(Page-level text extractions)
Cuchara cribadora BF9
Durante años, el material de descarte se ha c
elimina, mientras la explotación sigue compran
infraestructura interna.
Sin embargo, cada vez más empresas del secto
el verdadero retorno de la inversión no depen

● **Task to carry out**: Rewrite the items above with "Sin embargo" changed to "No obstante", leaving everything else as it is.

● **Reply**:
Cuchara cribadora BF9
Durante años, el material de descarte se ha c
elimina, mientras la explotación sigue compran
infraestructura interna.
No obstante, cada vez más empresas del secto
el verdadero retorno de la inversión no depen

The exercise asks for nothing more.